Please report new issues athttps://github.com/DOCGroup
The ORB assumes that upcalls in the leader thread do not dead-lock and are short lived; this may seem like a safe assumption but there are very good use cases where the dead-lock may happens: Assume the user code creates a number of threads to do long lived computations with potentially some CORBA requests in them, the upcall creates this threads then aggregates the responses and finally send them back to the client. If for any reason this upcall happens in the leader thread (and this is likely if several such requests are issued) the server will dead-lock: the user code will not return until all thread will finish but if any of those threads issue another request the thread will not make progress until the leader thread returns to the reactor.
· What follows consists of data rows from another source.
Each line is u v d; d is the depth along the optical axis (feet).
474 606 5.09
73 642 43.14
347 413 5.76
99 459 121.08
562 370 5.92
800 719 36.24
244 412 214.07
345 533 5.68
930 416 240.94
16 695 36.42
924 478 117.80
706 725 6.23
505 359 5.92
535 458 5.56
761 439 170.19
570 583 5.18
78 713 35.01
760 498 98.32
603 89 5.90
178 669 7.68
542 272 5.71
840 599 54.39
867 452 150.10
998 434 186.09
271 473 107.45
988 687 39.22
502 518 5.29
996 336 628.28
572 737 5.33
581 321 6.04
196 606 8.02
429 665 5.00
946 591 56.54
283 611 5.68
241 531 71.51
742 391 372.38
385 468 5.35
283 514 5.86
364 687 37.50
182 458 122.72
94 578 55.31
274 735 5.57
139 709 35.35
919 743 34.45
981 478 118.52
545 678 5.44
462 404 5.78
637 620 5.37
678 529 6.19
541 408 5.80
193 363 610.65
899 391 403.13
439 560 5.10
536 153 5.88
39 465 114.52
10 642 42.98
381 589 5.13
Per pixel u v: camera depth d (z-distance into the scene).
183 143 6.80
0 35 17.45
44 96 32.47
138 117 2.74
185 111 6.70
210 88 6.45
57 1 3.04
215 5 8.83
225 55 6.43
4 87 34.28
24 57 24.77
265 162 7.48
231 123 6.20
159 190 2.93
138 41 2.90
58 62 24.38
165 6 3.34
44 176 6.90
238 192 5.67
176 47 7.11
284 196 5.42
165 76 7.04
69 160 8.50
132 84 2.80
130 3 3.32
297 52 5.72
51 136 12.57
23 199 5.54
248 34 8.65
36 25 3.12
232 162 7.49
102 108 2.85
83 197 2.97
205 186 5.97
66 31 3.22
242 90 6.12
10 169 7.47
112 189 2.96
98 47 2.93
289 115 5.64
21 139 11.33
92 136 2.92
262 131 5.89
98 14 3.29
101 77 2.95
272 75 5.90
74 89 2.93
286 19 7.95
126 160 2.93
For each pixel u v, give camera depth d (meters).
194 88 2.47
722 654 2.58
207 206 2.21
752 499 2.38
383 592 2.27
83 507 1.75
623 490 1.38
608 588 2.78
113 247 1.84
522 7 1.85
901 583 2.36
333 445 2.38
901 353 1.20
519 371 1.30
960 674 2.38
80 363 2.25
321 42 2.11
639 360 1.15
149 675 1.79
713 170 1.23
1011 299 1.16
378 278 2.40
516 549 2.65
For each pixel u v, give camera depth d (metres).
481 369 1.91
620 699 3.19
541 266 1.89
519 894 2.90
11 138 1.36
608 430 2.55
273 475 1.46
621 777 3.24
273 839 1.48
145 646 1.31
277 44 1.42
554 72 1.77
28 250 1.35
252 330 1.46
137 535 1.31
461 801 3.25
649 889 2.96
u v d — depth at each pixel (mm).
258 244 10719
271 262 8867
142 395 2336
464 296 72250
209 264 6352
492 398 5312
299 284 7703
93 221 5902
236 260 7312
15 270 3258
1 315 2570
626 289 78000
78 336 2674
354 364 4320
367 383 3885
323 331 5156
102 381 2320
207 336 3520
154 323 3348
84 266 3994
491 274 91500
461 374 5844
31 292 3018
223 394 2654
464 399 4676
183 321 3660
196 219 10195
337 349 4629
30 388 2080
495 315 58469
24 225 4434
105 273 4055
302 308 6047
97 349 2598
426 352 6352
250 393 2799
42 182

We (Irfan and Carlos) believe that we have a solution for this problem, but it is involved and affects the internals of the ORB (and the already complex client-side leader-follower); it is possible to fix it for the 1.0 deadline, but we should think twice before rushing this solution in.
From Irfan: There are some workarounds to your problem: 1. Creating a thread and immediately waiting for it doesn't make much sense. Can you try thread-per-connection or thread-pool? 2. Use the -ORBClientConnectionHandler RW option. This way the Leader/Follower model will not get involved.
This needs to be fixed soon.
Some more information about this bug: - If the leader thread invokes an asynchronous reply handler and such handler invokes a synchronous call the ORB dead-locks. The reason is that the leader thread tries to acquire the leader/follower mutex, but it is held during the upcall. The same solution that applies for the server side should work on this case.
I will be working on this, Irfan has plenty of work to do fixing the POA ;-) ;-)
Accepting the bug. Irfan points out that it is not trivial for event loop threads to drop their leader role: Consider the following scenario: Event loop thread is the running the > event loop. Client threads are waiting for replies. Event loop > thread gives up ownership during upcall. One of the client threads > becomes leader. Event loop thread realizes that the event is really a > reply for a client thread. It signals the client thread and waits to > run the event loop again. Unfortunately, the reply belongs to the > client thread that was chosen as leader. So the signal is "missed" > since the client thread is not there to receive it. That is why we > don't allow client threads to become leaders while a server thread is > available. My current approach would be to only drop the leader role from the event loop thread if the event is a long running process, like receiving an upcall (server-side) or an asynchronous reply (client-side).
More notes from our discussion with Irfan: ------------------------------------------------------------------------------ > Shouldn't we model async replies like upcalls? If we can do this, > we'll solve the above problem. But the low-level components in the ORB (i.e. the pluggable transport thingies) don't know if it is an asynchronous reply or not. Only once you get to the Reply_Dispatcher layer you know what is going on. The problem is that the mutex is acquired like five levels down the stack, by the Waiting_Strategy, and only when using the Leader/Followers approach (in other waiting strategies the mutex is *not* acquired). So I have to pass the Waiting_Strategy from the bottom of the ORB all the way up to the Reply_Dispatcher (this is just below the application). Then I have to make a callback into the Waiting_Strategy, that will release the mutex, and if I want to use one of those Reverse_Locks then the waiting strategy must callback into the Reply_Dispatcher. So we end up with another layer of double dispatching of virtual functions, plus I have to change the interface to the Pluggable Protocol framework (again), and the stack keeps growing. ------------------------------------------------------------------------------ > BTW, the client round trip timeout is honored pretty well currently > where the client threads don't run the event loop. This is not true, > of course, when there are no server threads and the client threads > have to handle upcalls. Right. > So we'll have to strategize this such that the > user can turn off the participation of the client threads as event > loop threads. Yikes! You are probably right, but this darn thing is way too complicated already, it is not going to be pretty if more strategies are involved, oh well, I'll see what I can do. ------------------------------------------------------------------------------ At this point I have the fix for the first kind of deadlock solved in my workspace, the event loop thread relinquishes its leader role when performing an upcall in the server side. I'm fixing the AMI dead-locks, after that the other AMI/event loop deadlocks should become apparent and we can then fix those too... I will probably do an intermediate commit once the repo is open again.
The bug as originally reported has been fixed. There are some issues with long running AMI callbacks, but those are better documented in some other place.
Actually the description of the original bug still applies. If the leader thread invokes an AMI callback and the user code in that callback dead-locks or waits for replies in other threads to complete the system will dead-lock. The solution is similar to what we did for synchronous replies, but it is also related to bug #575, meaning that if 575 was fixed then this problem would be fixed also.
Re-accept bug and add dependency to 575
Thanks to Bala bug #575 has been fixed. With his changes in the leader thread always select a new follower before blocking for long periods of time, and the handles are resumed before going into long upcalls. Therefore I'm closing this bug too.